What I really think has happened is a bit different. I think that Garneau withdrew from the race because he has lost faith in Liberals. He brought up some considerable, pointed, factual criticism of Justin Trudeau and yet people largely ignored it. Most Liberals seem to be faithfully sticking by Trudeau’s side; a side that is full of supporters but devoid of specifics and details.

I think that Garneau has resigned because he is resigned.

Dear Liberals, please don’t vote for a guy running to be Prime Minister just because he shares a name with a previous one. Can we be politically deeper than that, please? If you truly listen to what this Trudeau is proposing, it is shockingly empty. It lacks any measurable or reasonable substance. He is being vague in a time where we must be specific in our direction.

Please, Liberals, if you are going to vote for this guy, at least demand that he come clean about his plans, in a specific way. Otherwise, you are ensuring that the Liberals will remain irrelevant to the political landscape. How’s that, you ask? Because if you don’t vet your leader properly, the other parties – and the Canadian voters as a whole – will.
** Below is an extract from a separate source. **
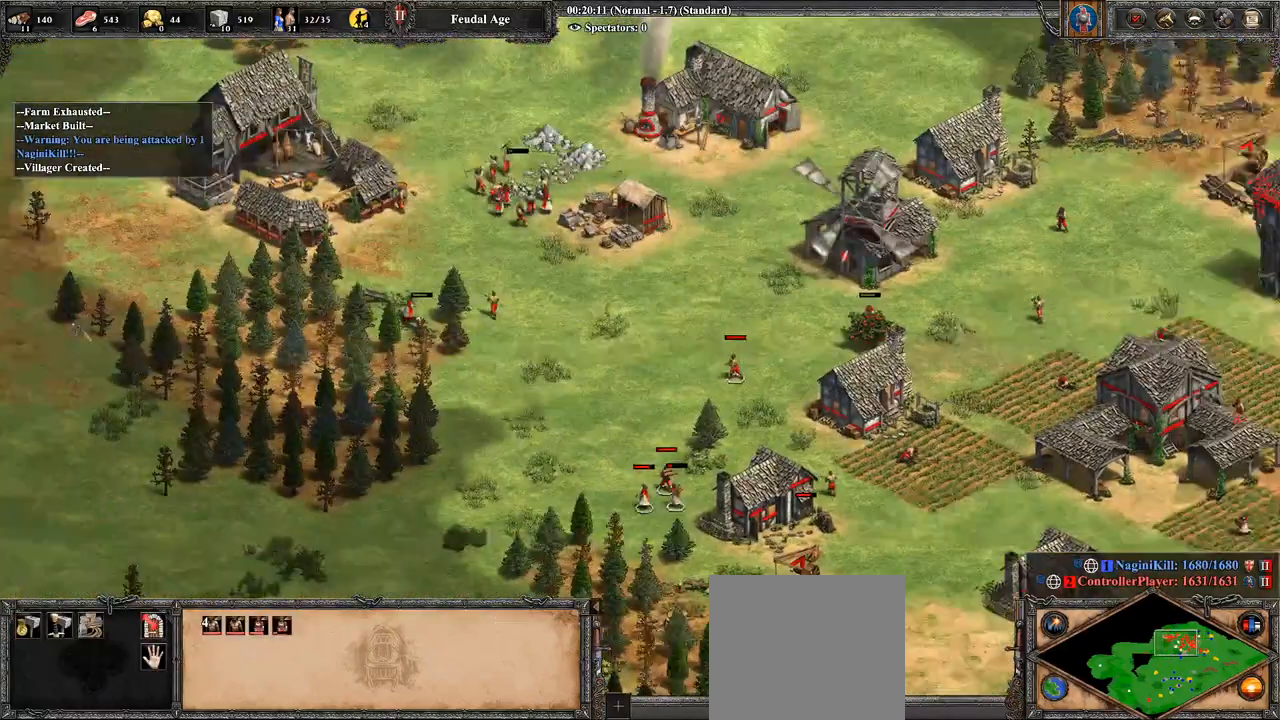
{"buttons": ["DPAD_UP"], "left_stick": "center", "right_stick": "center", "events": [[36, "right_stick", "right"], [107, "right_stick", "center"], [214, "left_stick", "center"], [429, "DPAD_UP", "down"]]}
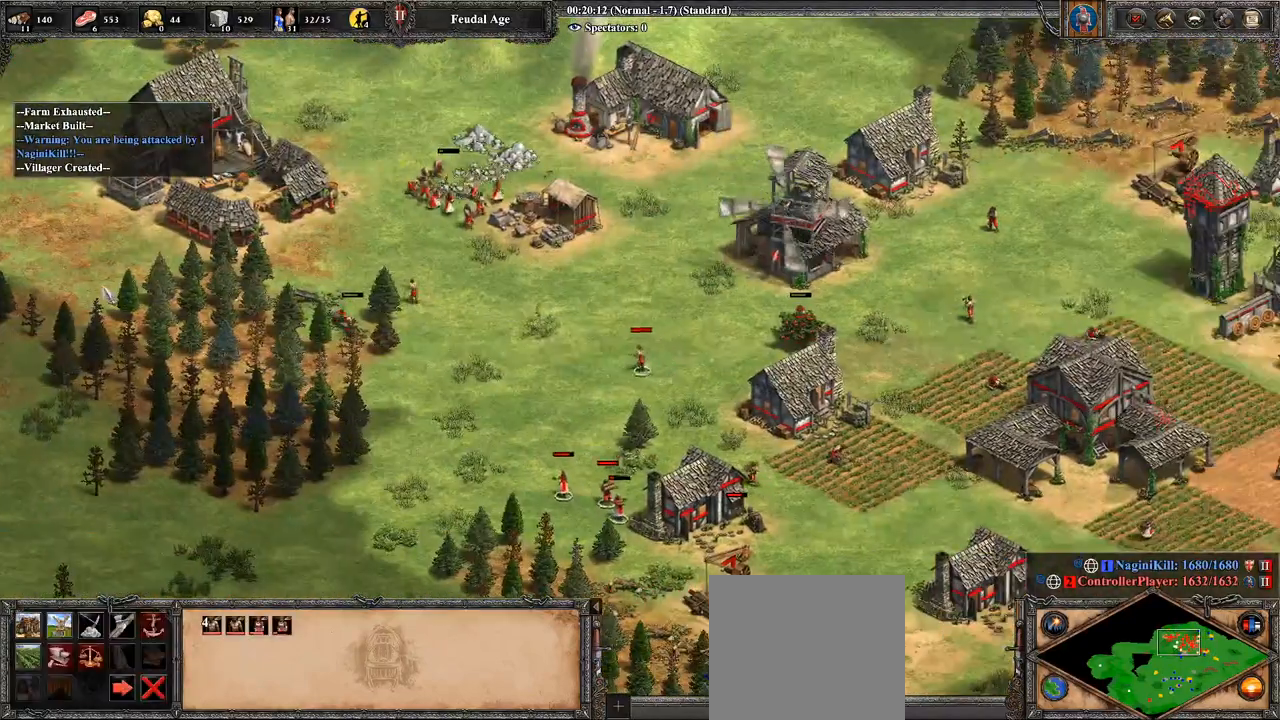
{"buttons": [], "left_stick": "down", "right_stick": "center", "events": [[71, "DPAD_UP", "up"], [321, "left_stick", "down-left"], [393, "left_stick", "down"]]}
Liberals: this is your time to shine. This is your time to show Canada that you are interested in putting your party back on a respectable track. Show Canada that you are more than just a name. Show Canada that you have turned a page, that you no longer believe you are entitled to anything, that you will work to serve Canadians and not yourselves, and that you will speak to what matters to our people rather than cutting corners and doing the right things rather than the easy things.

Ask the tough questions of your leadership candidates and raise the political bar within your party. A real comeback requires at least that much.